In an unexpected maneuver, Senate Democrats signaled that they would add the student loan reform bill to the reconciliation package being prepped for the health care bill. While the House may have to pass the Senate bill fully and have it signed by the President before moving to a reconciliation fix, this sweetener – providing college affordability for hundreds of thousands of students in their districts and ending subsidies for big banks – may make it worth their while to move forward.
The move would create a potential double victory for President Obama, who has championed both causes as among domestic priorities. And Senate Majority Whip Richard Durbin (D-Ill.) said Thursday, “There was a stronger feeling for including” the education proposal. Some senators disagreed with the strategy, Durbin said, adding that a final decision has yet to be reached.
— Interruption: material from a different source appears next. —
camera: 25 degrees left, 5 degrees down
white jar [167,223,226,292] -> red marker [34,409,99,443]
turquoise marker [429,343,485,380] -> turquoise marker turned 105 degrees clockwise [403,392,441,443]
Under the student loan proposal, subsidies that now support private lenders would be shifted to other student assistance programs, including Pell Grants for families struggling to afford college tuition. “Some of the things accomplished here are really going to help a lot of people across America,” Durbin said.
Senate Budget Chairman Kent Conrad (D-N.D.) had been one of the chief opponents of the maneuver, for fear that it would provoke procedural challenges from Republicans. But he said the Senate parliamentarian had suggested in a preliminary ruling that combining the bills could work, provided Senate Democrats strike the right balance on cost.
“I’d say yes, we’re leaning toward it,” Conrad said.
There was a caveat, with Conrad saying that the bill “would have to be pared down” before moving forward. I don’t know quite what that means, but it could mean that the Sallie Mae counter-proposal would be included, not the original SAFRA bill. But the details would matter here; the Sallie Mae version might not even save the kind of money necessary for inclusion in reconciliation, while the SAFRA bill has already been scored. I’d call this a qualified victory for students at this point.
The House Budget Committee apparently will prep a reconciliation bill starting Monday, so things are moving forward pretty fast. The key element, of course: getting the votes.
UPDATE: Politico got a different sense of things, saying that the decision on student loans remained unsettled.